Danish quintet builds an enchanting labyrinth for listeners on debut album.
The music of Lowly is delicate, melodic and wholly engrossing. With each piercing piano key and accompanying flourishes, the quintet expands the reach of atmospheric indie pop. "We want our listeners to build whatever world they would like inside their mind when they listen to our music," says percussionist Steffen Lundtoft. The group manages to walk two worlds at once, marrying organic texture with electronic elements for an elusive, yet entirely natural sound that draws listeners in to its labyrinth.
Come February 10, the Danish group will release its debut album Heba. We spoke with Lundtoft and Lowly singer/guitarist Nanna Schannong about their upcoming album, English lyrics and what's ahead.
Hometown/Homebase: Aarhus, Denmark
You were all at the same music academy, but pursuing different studies there. How did you initially come together to form this band?
Steffen: We came together quite randomly. I think it was Nanna and Thomas who had been writing some songs together (they played in Nanna’s solo project at the time) and thought it would be fun to play those songs with Soffie, Kasper and I, who they knew from our other bands/projects, but had never played with. So some of us literally met just minutes before making our first song ever, "Daydreamers."

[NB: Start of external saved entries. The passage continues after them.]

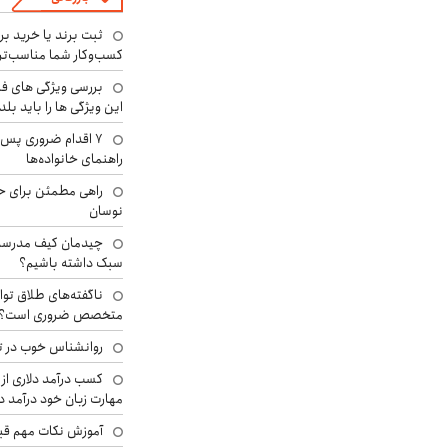
ثبت برند یا خرید برن
کسب‌وکار شما مناسب‌ت
بررسی ویژگی های فن
این ویژگی ها را باید بلد
۷ اقدام ضروری پس 
راهنمای خانواده‌ها
راهی مطمئن برای ح
نوسان
چیدمان کیف مدرسه؛
سبک داشته باشیم؟
ناگفته‌های طلاق توا
متخصص ضروری است؟
روانشناس خوب در ت
کسب درآمد دلاری از 
مهارت زبان خود درآمد د
آموزش نکات مهم قبل 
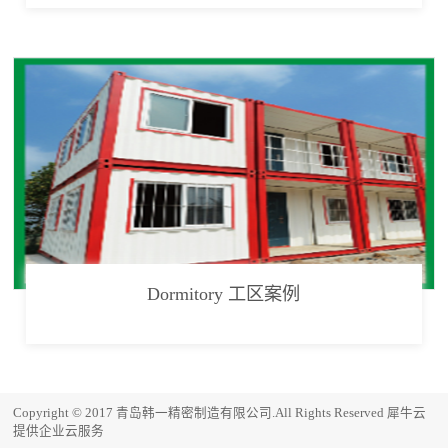
Dormitory 工区案例
Copyright © 2017 青岛韩一精密制造有限公司.All Rights Reserved
犀牛云
提供企业云服务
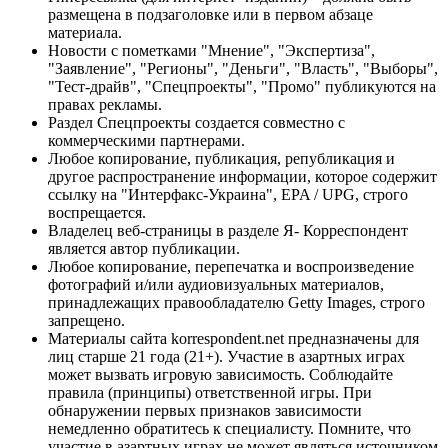
размещена в подзаголовке или в первом абзаце
материала.
Новости с пометками "Мнение", "Экспертиза",
"Заявление", "Регионы", "Деньги", "Власть", "Выборы",
"Тест-драйв", "Спецпроекты", "Промо" публикуются на
правах рекламы.
Раздел Спецпроекты создается совместно с
коммерческими партнерами.
Любое копирование, публикация, републикация и
другое распространение информации, которое содержит
ссылку на "Интерфакс-Украина", EPA / UPG, строго
воспрещается.
Владелец веб-страницы в разделе Я- Корреспондент
является автор публикации.
Любое копирование, перепечатка и воспроизведение
фотографий и/или аудиовизуальных материалов,
принадлежащих правообладателю Getty Images, строго
запрещено.
Материалы сайта korrespondent.net предназначены для
лиц старше 21 года (21+). Участие в азартных играх
может вызвать игровую зависимость. Соблюдайте
правила (принципы) ответственной игры. При
обнаружении первых признаков зависимости
немедленно обратитесь к специалисту. Помните, что
участие в азартных играх не может являться источником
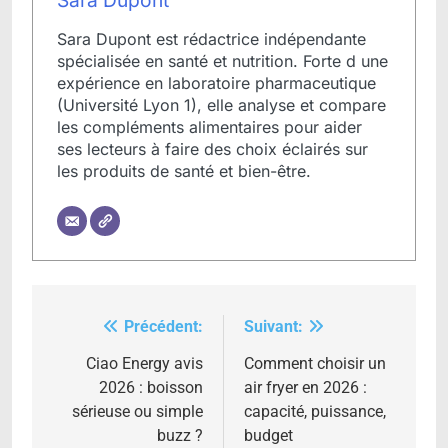
Sara Dupont
Sara Dupont est rédactrice indépendante
spécialisée en santé et nutrition. Forte d une
expérience en laboratoire pharmaceutique
(Université Lyon 1), elle analyse et compare
les compléments alimentaires pour aider
ses lecteurs à faire des choix éclairés sur
les produits de santé et bien-être.
Précédent:
Suivant:
Navigation
de
Ciao Energy avis
Comment choisir un
2026 : boisson
air fryer en 2026 :
l’article
sérieuse ou simple
capacité, puissance,
buzz ?
budget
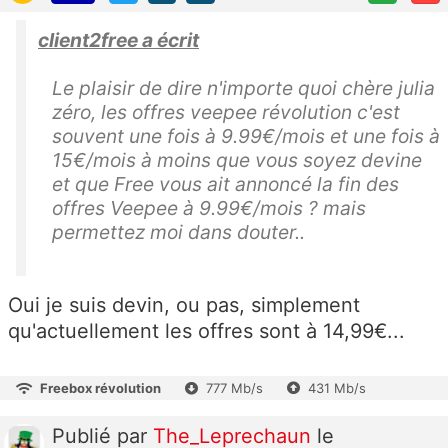
client2free a écrit
Le plaisir de dire n'importe quoi chère julia
zéro, les offres veepee révolution c'est
souvent une fois à 9.99€/mois et une fois à
15€/mois à moins que vous soyez devine
et que Free vous ait annoncé la fin des
offres Veepee à 9.99€/mois ? mais
permettez moi dans douter..
Oui je suis devin, ou pas, simplement
qu'actuellement les offres sont à 14,99€...
Freebox révolution
777 Mb/s
431 Mb/s
Publié
par
The_Leprechaun
le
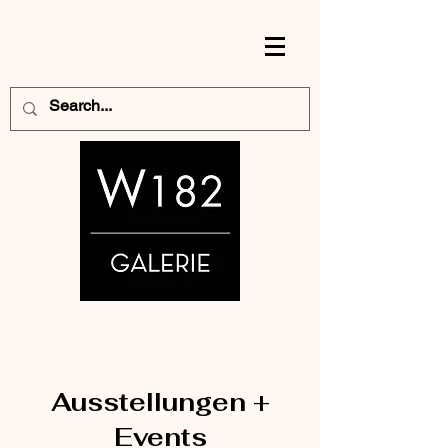
Ausstellungen +
Events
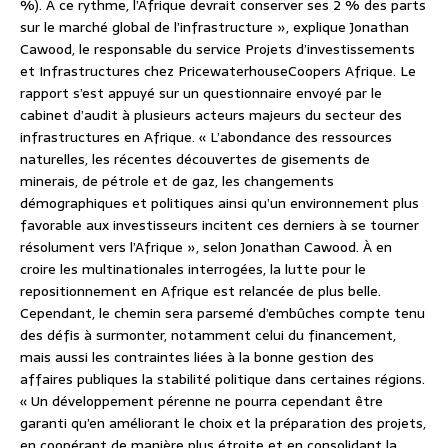
%). À ce rythme, l’Afrique devrait conserver ses 2 % des parts
sur le marché global de l’infrastructure », explique Jonathan
Cawood, le responsable du service Projets d’investissements
et Infrastructures chez PricewaterhouseCoopers Afrique. Le
rapport s’est appuyé sur un questionnaire envoyé par le
cabinet d’audit à plusieurs acteurs majeurs du secteur des
infrastructures en Afrique. « L’abondance des ressources
naturelles, les récentes découvertes de gisements de
minerais, de pétrole et de gaz, les changements
démographiques et politiques ainsi qu’un environnement plus
favorable aux investisseurs incitent ces derniers à se tourner
résolument vers l’Afrique », selon Jonathan Cawood. À en
croire les multinationales interrogées, la lutte pour le
repositionnement en Afrique est relancée de plus belle.
Cependant, le chemin sera parsemé d’embûches compte tenu
des défis à surmonter, notamment celui du financement,
mais aussi les contraintes liées à la bonne gestion des
affaires publiques la stabilité politique dans certaines régions.
« Un développement pérenne ne pourra cependant être
garanti qu’en améliorant le choix et la préparation des projets,
en coopérant de manière plus étroite et en consolidant la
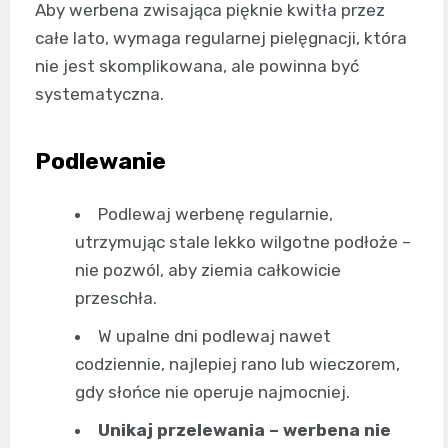
Aby werbena zwisająca pięknie kwitła przez
całe lato, wymaga regularnej pielęgnacji, która
nie jest skomplikowana, ale powinna być
systematyczna.
Podlewanie
Podlewaj werbenę regularnie,
utrzymując stale lekko wilgotne podłoże –
nie pozwól, aby ziemia całkowicie
przeschła.
W upalne dni podlewaj nawet
codziennie, najlepiej rano lub wieczorem,
gdy słońce nie operuje najmocniej.
Unikaj przelewania – werbena nie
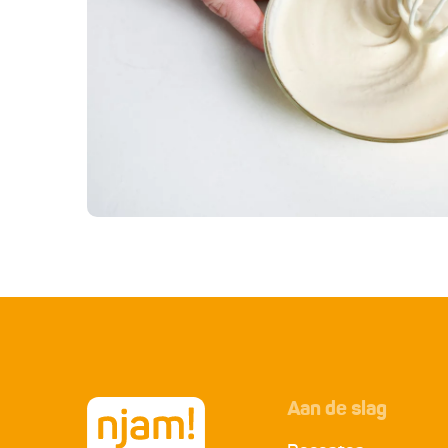
Aan de slag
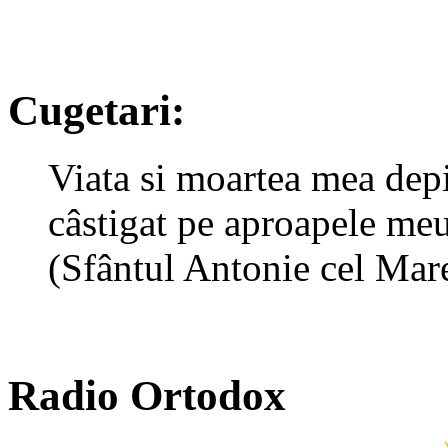
Cugetari:
Viata si moartea mea depi
câstigat pe aproapele me
(Sfântul Antonie cel Mar
Radio Ortodox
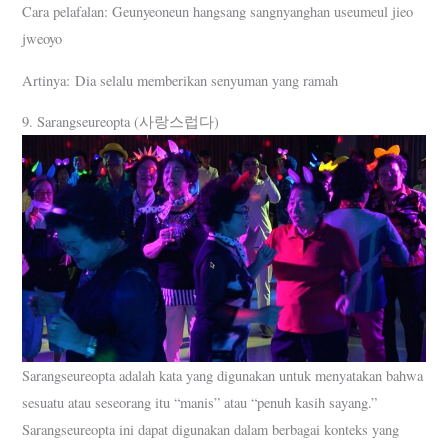
Cara pelafalan: Geunyeoneun hangsang sangnyanghan useumeul jieo
jweoyo
Artinya: Dia selalu memberikan senyuman yang ramah
9. Sarangseureopta (사랑스럽다)
Sarangseureopta adalah kata yang digunakan untuk menyatakan bahwa
sesuatu atau seseorang itu “manis” atau “penuh kasih sayang.”
Sarangseureopta ini dapat digunakan dalam berbagai konteks yang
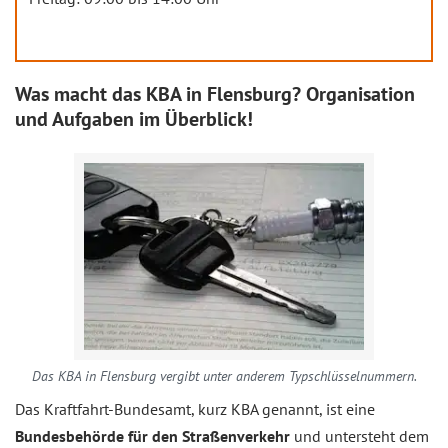
Was macht das KBA in Flensburg? Organisation
und Aufgaben im Überblick!
Das KBA in Flensburg vergibt unter anderem Typschlüsselnummern.
Das Kraftfahrt-Bundesamt, kurz KBA genannt, ist eine
Bundesbehörde für den Straßenverkehr
und untersteht dem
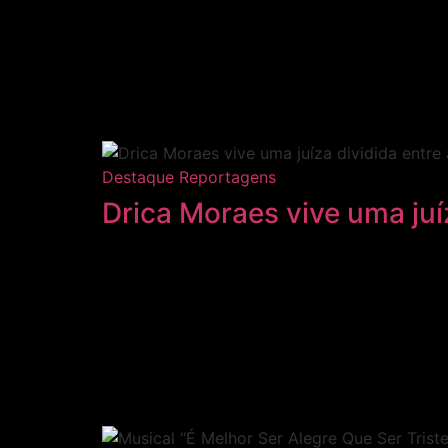
Destaque
Reportagens
Drica Moraes vive uma juíz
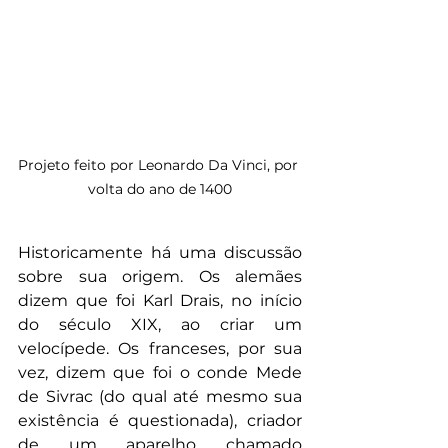
Projeto feito por Leonardo Da Vinci, por 
volta do ano de 1400
Historicamente há uma discussão 
sobre sua origem. Os alemães 
dizem que foi Karl Drais, no início 
do século XIX, ao criar um 
velocípede. Os franceses, por sua 
vez, dizem que foi o conde Mede 
de Sivrac (do qual até mesmo sua 
existência é questionada), criador 
de um aparelho chamado 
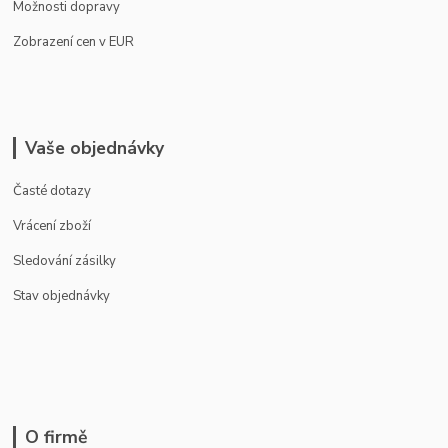
Možnosti dopravy
Zobrazení cen v EUR
Vaše objednávky
Časté dotazy
Vrácení zboží
Sledování zásilky
Stav objednávky
O firmě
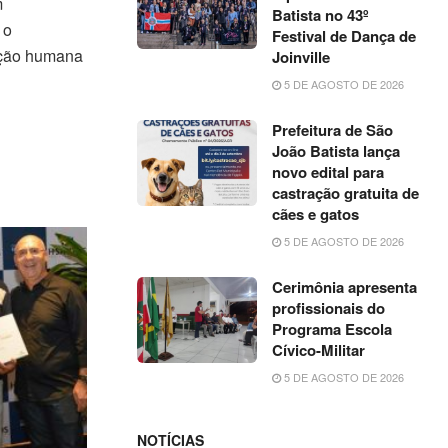
m
Batista no 43º
 o
Festival de Dança de
zação humana
Joinville
5 DE AGOSTO DE 2026
Prefeitura de São
João Batista lança
novo edital para
castração gratuita de
cães e gatos
5 DE AGOSTO DE 2026
Cerimônia apresenta
profissionais do
Programa Escola
Cívico-Militar
5 DE AGOSTO DE 2026
NOTÍCIAS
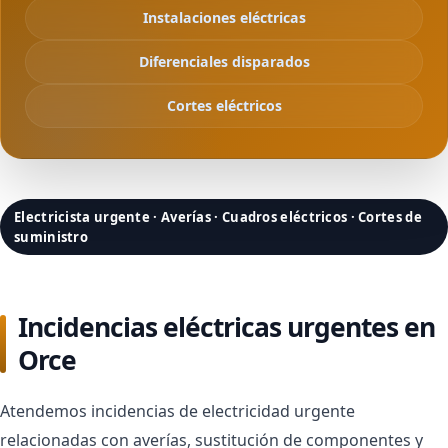
Instalaciones eléctricas
Diferenciales disparados
Cortes eléctricos
Electricista urgente · Averías · Cuadros eléctricos · Cortes de
suministro
Incidencias eléctricas urgentes en
Orce
Atendemos incidencias de electricidad urgente
relacionadas con averías, sustitución de componentes y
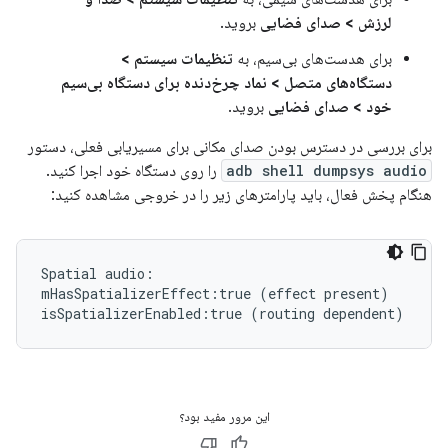
لرزش > صدای فضایی
بروید.
برای هدست‌های بی‌سیم، به
تنظیمات سیستم >
دستگاه‌های متصل > نماد چرخ‌دنده برای دستگاه بی‌سیم
خود > صدای فضایی
بروید.
برای بررسی در دسترس بودن صدای مکانی برای مسیریابی فعلی، دستور
adb shell dumpsys audio
را روی دستگاه خود اجرا کنید.
هنگام پخش فعال، باید پارامترهای زیر را در خروجی مشاهده کنید:
Spatial
audio:

mHasSpatializerEffect:true
(
effect
present
)
isSpatializerEnabled:true
(
routing
dependent
)
این مرور مفید بود؟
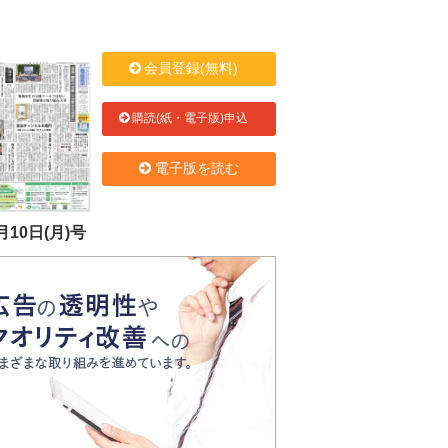
会員登録(無料)
購読(紙・電子版)申込
電子版を読む
月10日(月)号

What inspires your lyrics?
Nanna: Because almost all of us write lyrics and we get inspired by many different things, we don’t really have one source to where our lyrics come from. But we do get inspired a lot by the people in our lives — lovers, friends, family, and therefore many of the words are actually very personal. We also seek inspiration from literature, e.g. the lyrics for “Prepare The Lake,” which were inspired by the writing of Gertrude Stein.
How does a song take shape for you as a band? What roles do you each fulfill and how long does it take for a song to go from idea to finished track?
Steffen: Nice question. One song differs from the previous, obviously, and it’s very different how rich a song appears when presented in the rehearsing room. But most often we write together in pairs (or solo) and present the ideas for the others afterwards and things tend to get pretty messy (but also really fun) before we get to the core of a song. There’s a saying in the band that most of our songs are ballads with really chaotic drums underneath, haha! But I think we’re trying not to be too stuck in a certain role to fulfill, so that our music can develop constantly, although we’re beginning to know which buttons to push and beats to play to Lowly-fy things a bit.
What was the recording process like for Heba?
Steffen: The recording process itself was very fast and probably one of the most intense things we’ve ever done as a band together. We did 14 songs in 15 days in a row in a (very!) small studio in Aarhus in January 2016 , but the writing, arrangement and production of the songs stretch all the way from summer 2015 to spring 2016, when we finished the album. Most of the songs on the album were part of our live sets just before we went in the studio, and some of the recording process felt a little like a live session at some points before we (and Anders Boll, who recorded, co-produced and mixed the album) started to get creative in the production process.
Do you have a fun story you can share from the recording sessions?
Steffen: Haha, well, the problem with a small studio space is that when you’re together in such a small room for such a long time, you begin to know the smell of each other’s farts, which makes it impossible to hide from the shame!
How did you decide on the title? What does it mean?
Kasper: Heba is the name of a Syrian woman we know. She moved to Denmark to live with her husband and escape the war in Syria. We recorded the album while thousands of people were fleeing and getting killed because of that war, and a couple of the songs reflect that. We needed a name for the record and met Heba at the same time. Her and her husband’s story was both a story about pain but also about love, because they managed to go through all that shit together. And because there are also a few love songs on the album, we thought her name would be fitting.
You sing in English. Was that a conscious decision or did it just naturally end up that way?
Nanna: We actually never discussed it, but I guess when we started we were more used to writing lyrics in English than in Danish, so ironically enough that was the most natural thing for us to do.
What's it like to be a musician in Aarhus/Denmark at large?
Nanna: It’s great! I wouldn’t mind if style and image played a smaller part in how the musicians are talked about in the media, though.
You're on the cusp of releasing your debut. How do you feel?
Steffen: Pretty good and really busy arranging and rehearsing for our very special concert with Copenhagen Phil (Danish Symphonic Orchestra) in Copenhagen on the day of the album release (February 10). We’re so honored to be able to release the album like this, and we’re looking so much forward. We will play the album in it’s full length (plus a few more) and it will be a one-off experience for sure!